Return the entries that follow exactly, with no images.

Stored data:
►

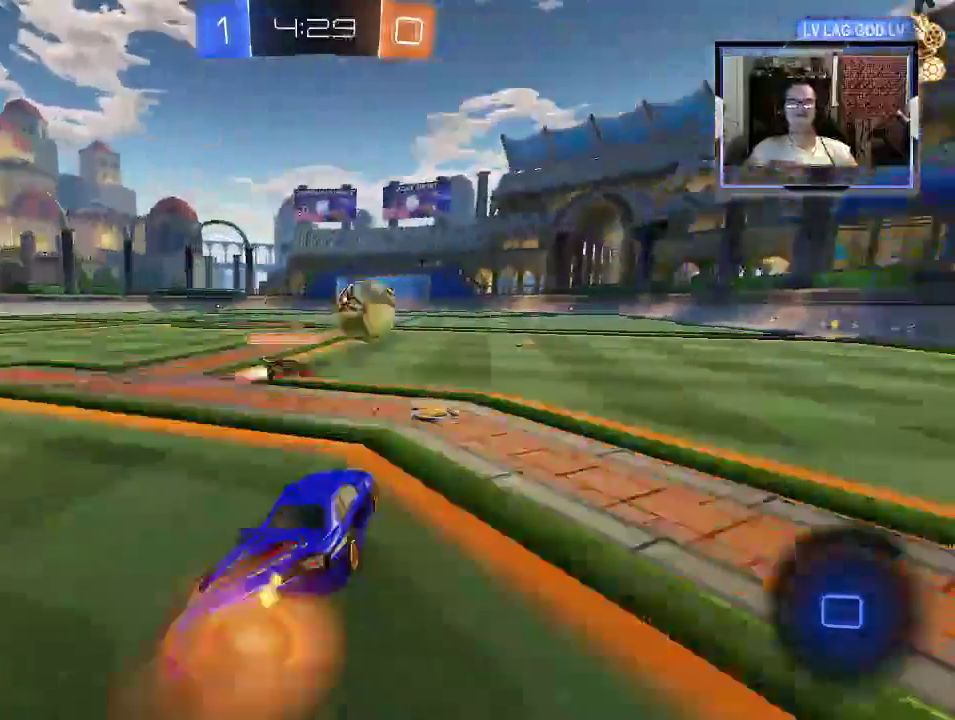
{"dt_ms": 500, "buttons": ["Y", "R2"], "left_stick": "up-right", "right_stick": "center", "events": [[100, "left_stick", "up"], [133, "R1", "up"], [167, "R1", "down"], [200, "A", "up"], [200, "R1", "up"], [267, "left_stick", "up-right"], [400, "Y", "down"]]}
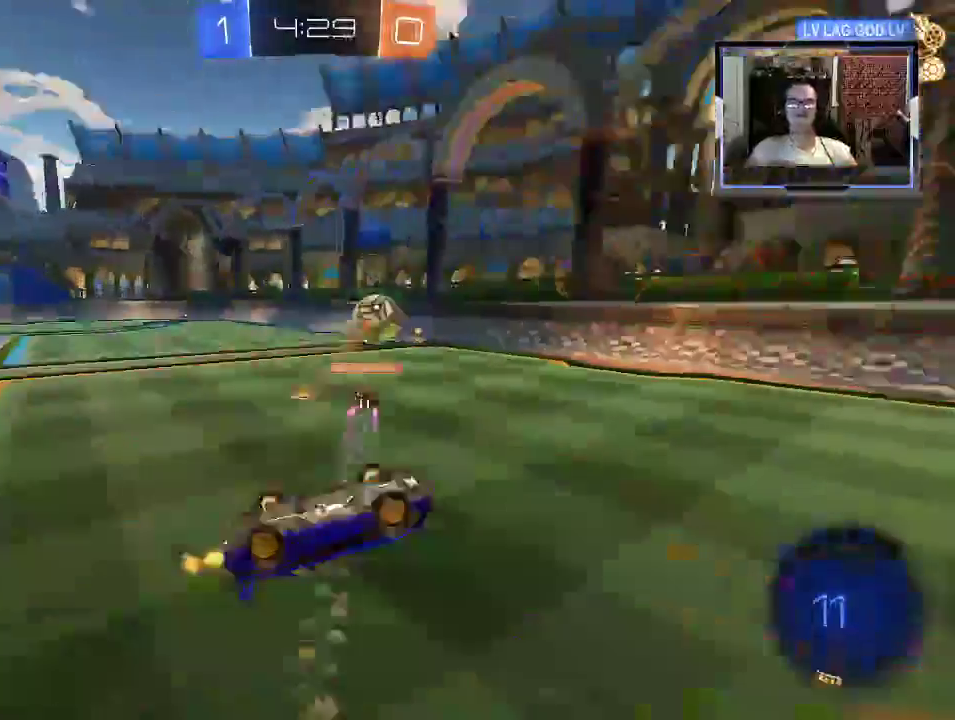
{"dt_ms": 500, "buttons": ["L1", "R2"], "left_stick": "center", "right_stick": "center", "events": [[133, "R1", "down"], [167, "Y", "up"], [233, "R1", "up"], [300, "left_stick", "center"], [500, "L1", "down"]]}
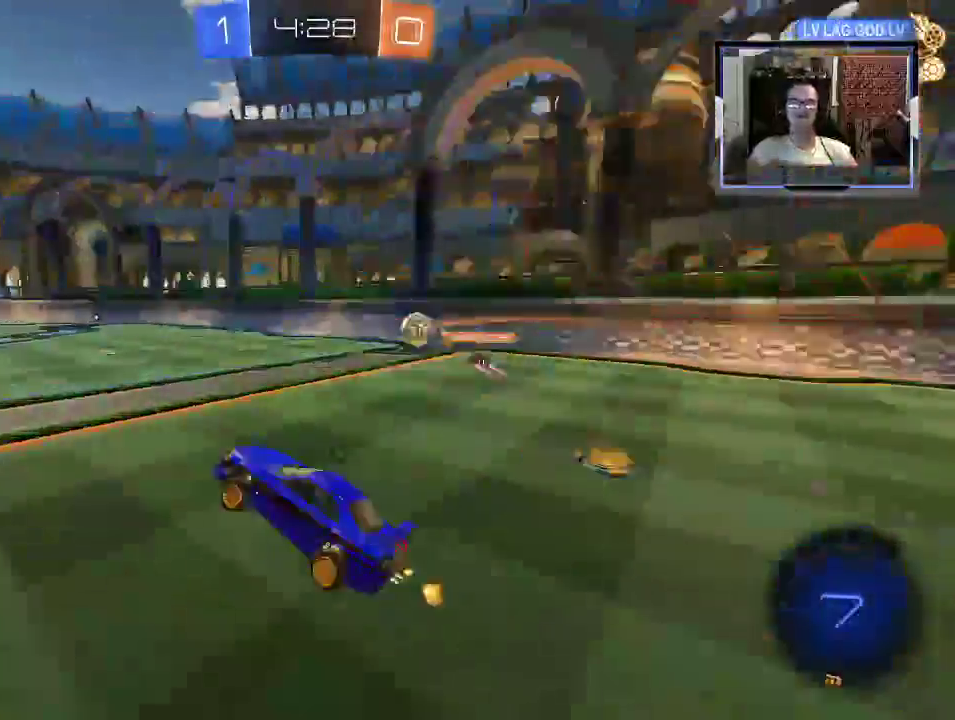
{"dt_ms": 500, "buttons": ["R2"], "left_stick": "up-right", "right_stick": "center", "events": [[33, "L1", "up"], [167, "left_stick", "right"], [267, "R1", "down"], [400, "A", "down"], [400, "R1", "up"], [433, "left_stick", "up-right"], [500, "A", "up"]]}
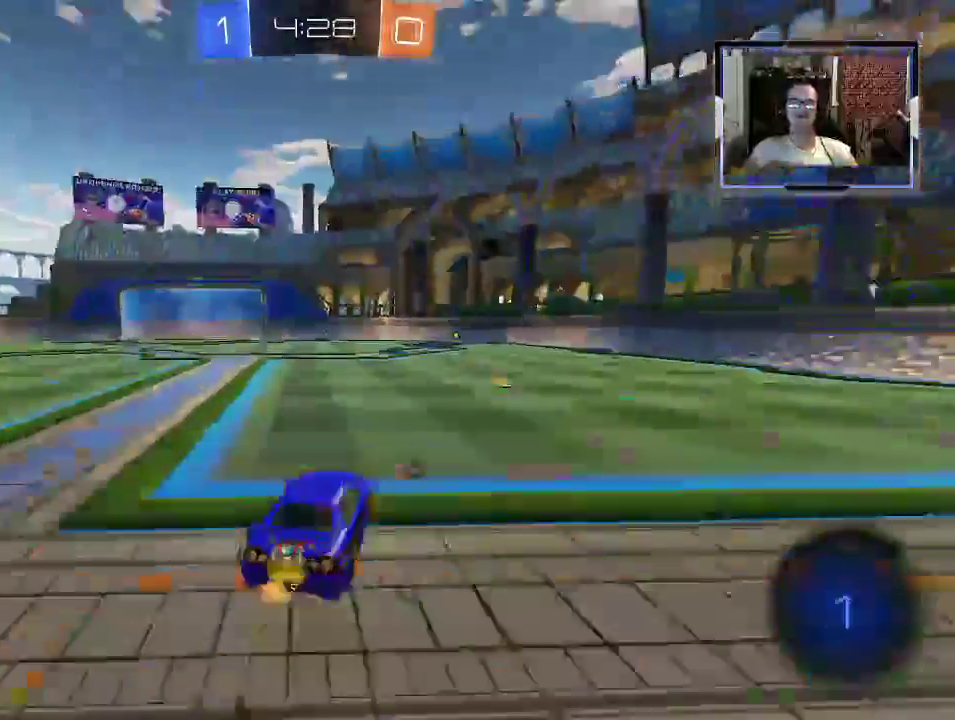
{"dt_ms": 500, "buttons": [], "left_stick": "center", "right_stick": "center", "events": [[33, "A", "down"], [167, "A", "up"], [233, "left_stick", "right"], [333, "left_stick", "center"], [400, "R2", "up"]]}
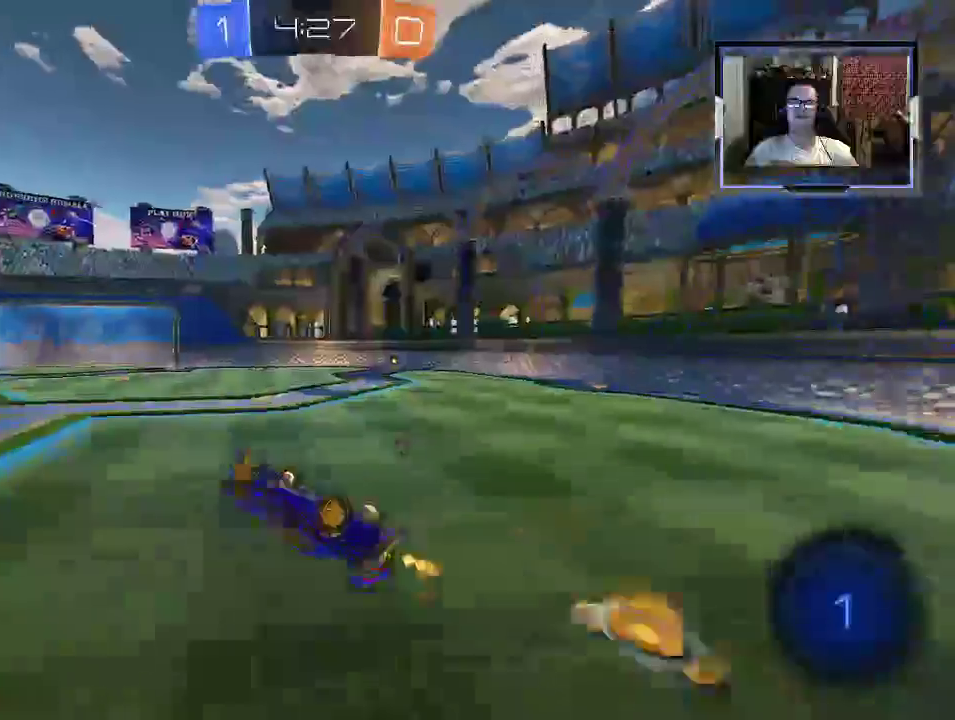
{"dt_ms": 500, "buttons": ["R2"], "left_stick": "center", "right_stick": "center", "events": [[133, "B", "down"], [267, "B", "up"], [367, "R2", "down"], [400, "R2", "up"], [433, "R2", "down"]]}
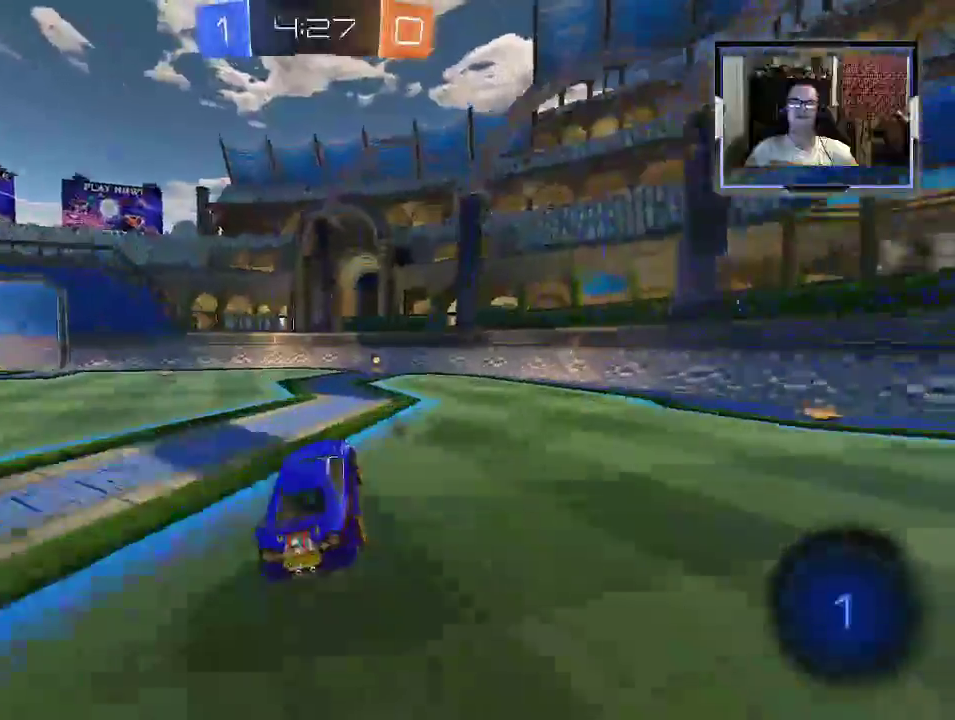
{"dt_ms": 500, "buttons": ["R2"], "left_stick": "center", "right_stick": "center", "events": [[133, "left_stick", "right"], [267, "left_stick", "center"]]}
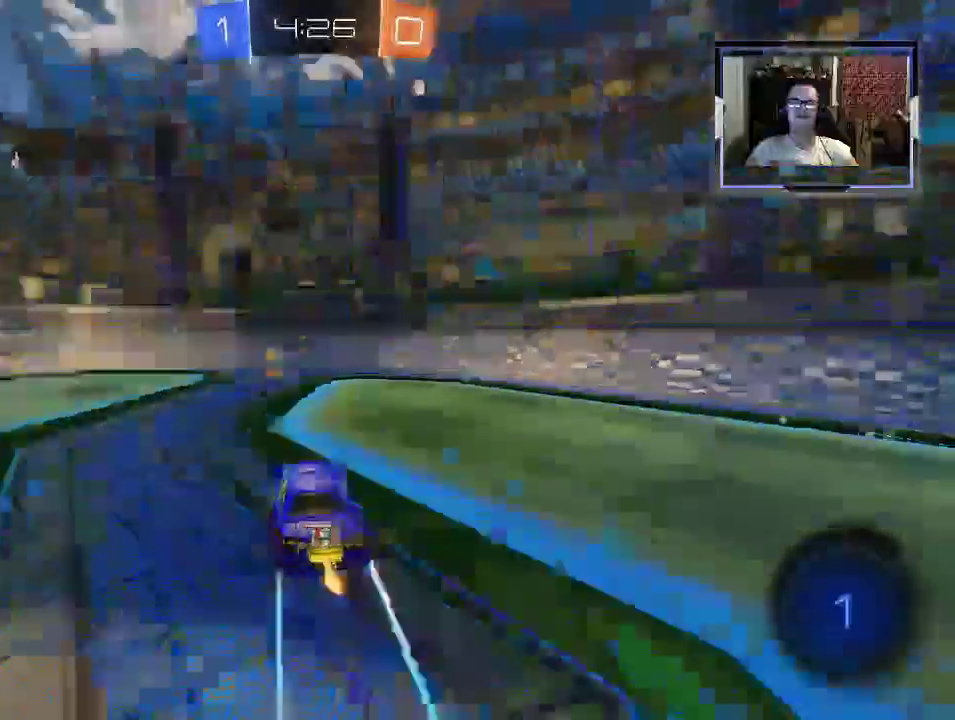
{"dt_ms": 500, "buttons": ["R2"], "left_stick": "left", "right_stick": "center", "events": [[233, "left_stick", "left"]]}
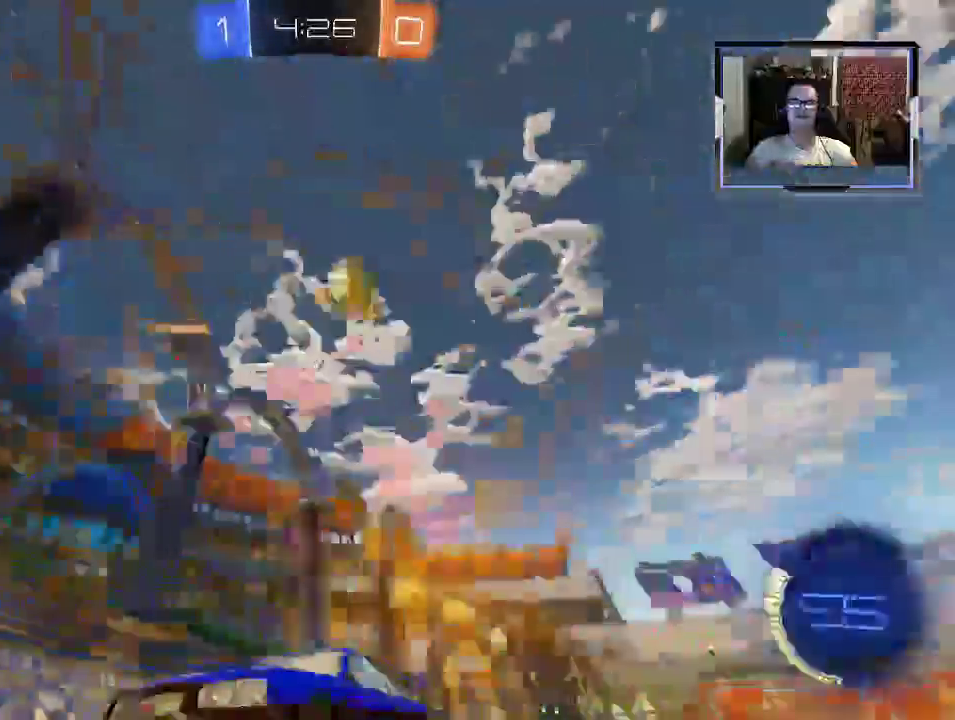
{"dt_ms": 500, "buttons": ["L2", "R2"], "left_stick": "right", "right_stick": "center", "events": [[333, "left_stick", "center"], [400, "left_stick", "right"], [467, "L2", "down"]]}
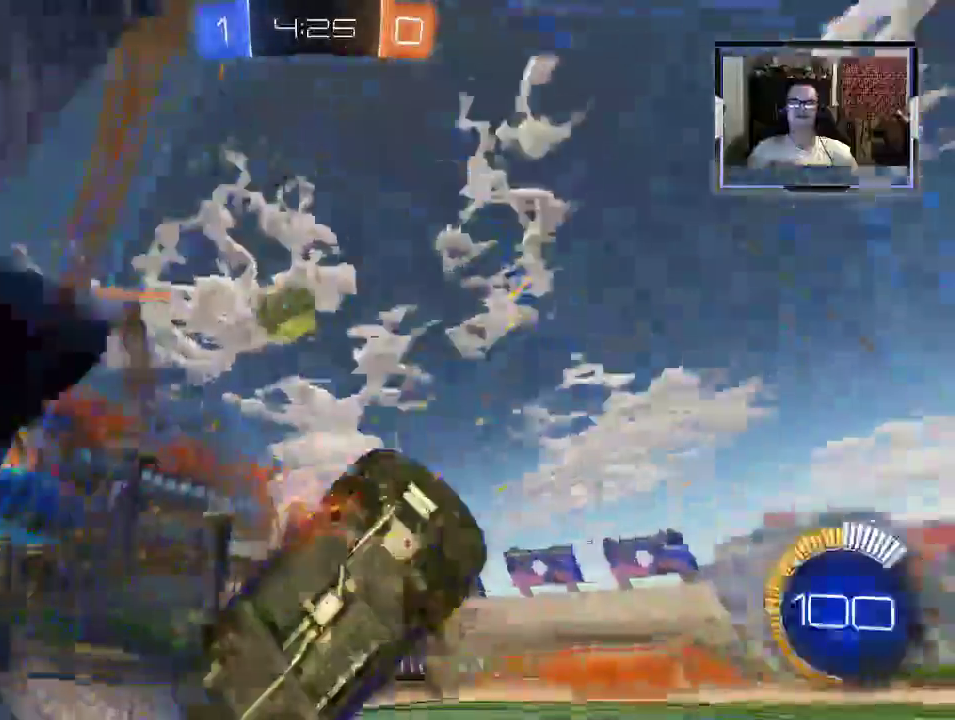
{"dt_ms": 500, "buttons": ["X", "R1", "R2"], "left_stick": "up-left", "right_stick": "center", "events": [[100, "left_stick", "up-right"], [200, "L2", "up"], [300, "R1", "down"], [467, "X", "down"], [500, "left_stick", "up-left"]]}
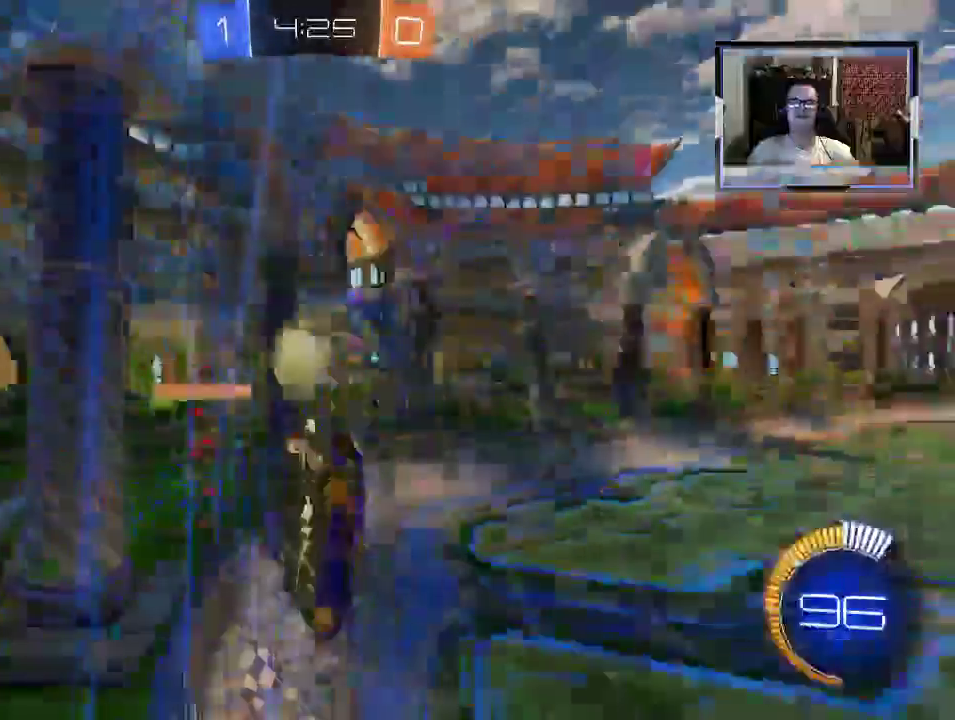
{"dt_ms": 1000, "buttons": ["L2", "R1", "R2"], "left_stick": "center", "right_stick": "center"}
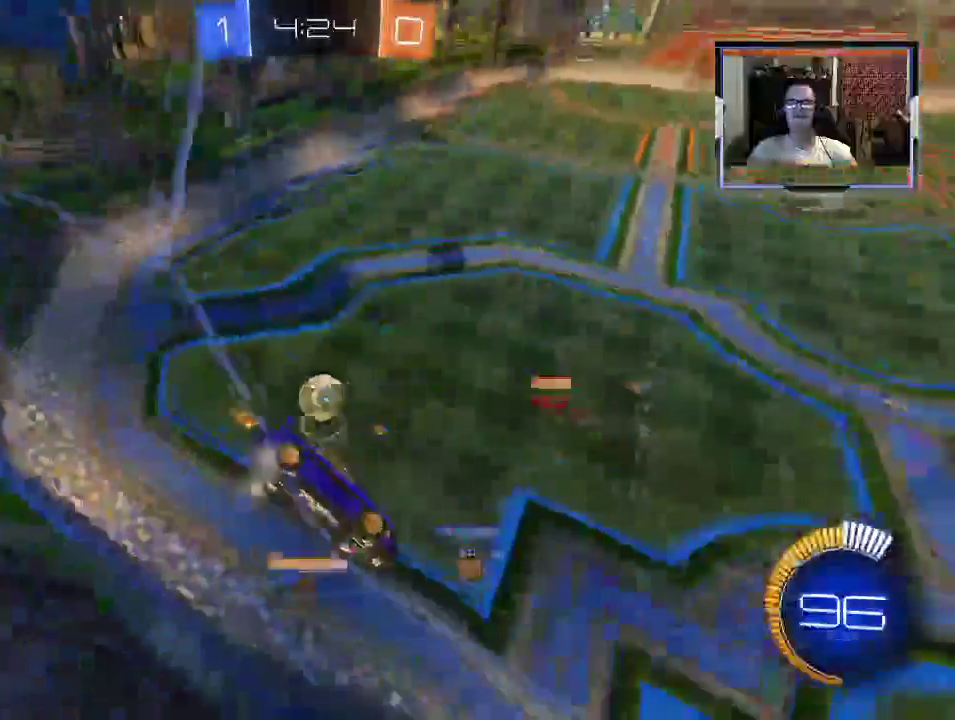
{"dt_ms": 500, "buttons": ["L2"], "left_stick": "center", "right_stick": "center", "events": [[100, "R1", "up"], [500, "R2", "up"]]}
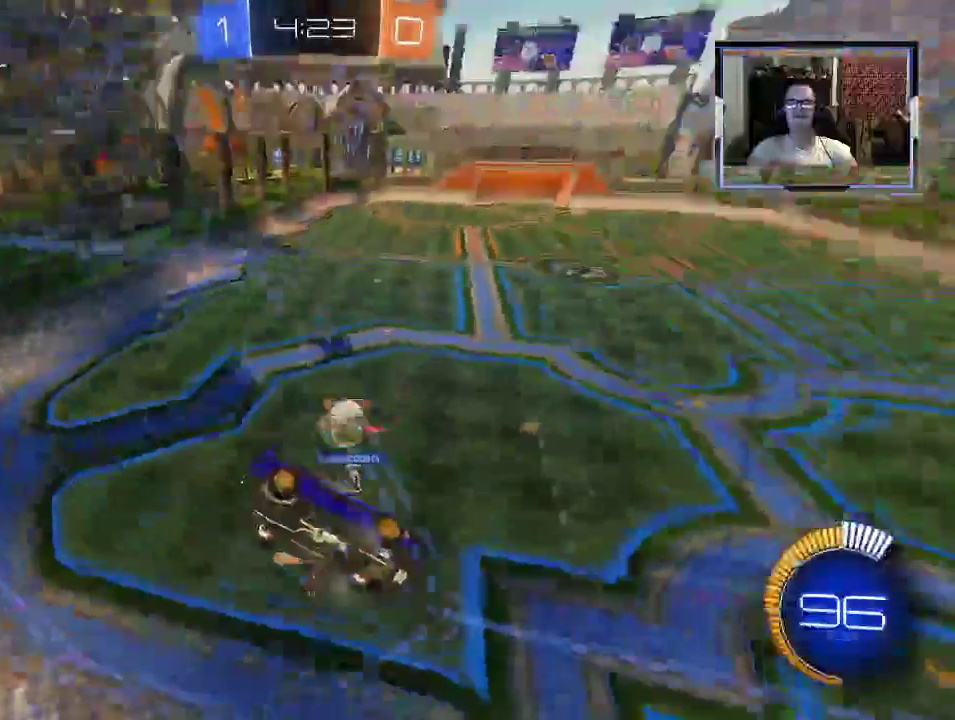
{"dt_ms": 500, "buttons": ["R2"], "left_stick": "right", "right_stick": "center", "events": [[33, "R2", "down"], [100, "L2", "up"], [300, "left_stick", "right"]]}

◄

REPLY TO THE TASK
{"dt_ms": 500, "buttons": ["Y", "R2"], "left_stick": "up-right", "right_stick": "center", "events": [[100, "left_stick", "up"], [133, "R1", "up"], [167, "R1", "down"], [200, "A", "up"], [200, "R1", "up"], [267, "left_stick", "up-right"], [400, "Y", "down"]]}
{"dt_ms": 500, "buttons": ["L1", "R2"], "left_stick": "center", "right_stick": "center", "events": [[133, "R1", "down"], [167, "Y", "up"], [233, "R1", "up"], [300, "left_stick", "center"], [500, "L1", "down"]]}
{"dt_ms": 500, "buttons": ["R2"], "left_stick": "up-right", "right_stick": "center", "events": [[33, "L1", "up"], [167, "left_stick", "right"], [267, "R1", "down"], [400, "A", "down"], [400, "R1", "up"], [433, "left_stick", "up-right"], [500, "A", "up"]]}
{"dt_ms": 500, "buttons": [], "left_stick": "center", "right_stick": "center", "events": [[33, "A", "down"], [167, "A", "up"], [233, "left_stick", "right"], [333, "left_stick", "center"], [400, "R2", "up"]]}
{"dt_ms": 500, "buttons": ["R2"], "left_stick": "center", "right_stick": "center", "events": [[133, "B", "down"], [267, "B", "up"], [367, "R2", "down"], [400, "R2", "up"], [433, "R2", "down"]]}
{"dt_ms": 500, "buttons": ["R2"], "left_stick": "center", "right_stick": "center", "events": [[133, "left_stick", "right"], [267, "left_stick", "center"]]}
{"dt_ms": 500, "buttons": ["R2"], "left_stick": "left", "right_stick": "center", "events": [[233, "left_stick", "left"]]}
{"dt_ms": 500, "buttons": ["L2", "R2"], "left_stick": "right", "right_stick": "center", "events": [[333, "left_stick", "center"], [400, "left_stick", "right"], [467, "L2", "down"]]}
{"dt_ms": 500, "buttons": ["X", "R1", "R2"], "left_stick": "up-left", "right_stick": "center", "events": [[100, "left_stick", "up-right"], [200, "L2", "up"], [300, "R1", "down"], [467, "X", "down"], [500, "left_stick", "up-left"]]}
{"dt_ms": 1000, "buttons": ["L2", "R1", "R2"], "left_stick": "center", "right_stick": "center"}
{"dt_ms": 500, "buttons": ["L2"], "left_stick": "center", "right_stick": "center", "events": [[100, "R1", "up"], [500, "R2", "up"]]}
{"dt_ms": 500, "buttons": ["R2"], "left_stick": "right", "right_stick": "center", "events": [[33, "R2", "down"], [100, "L2", "up"], [300, "left_stick", "right"]]}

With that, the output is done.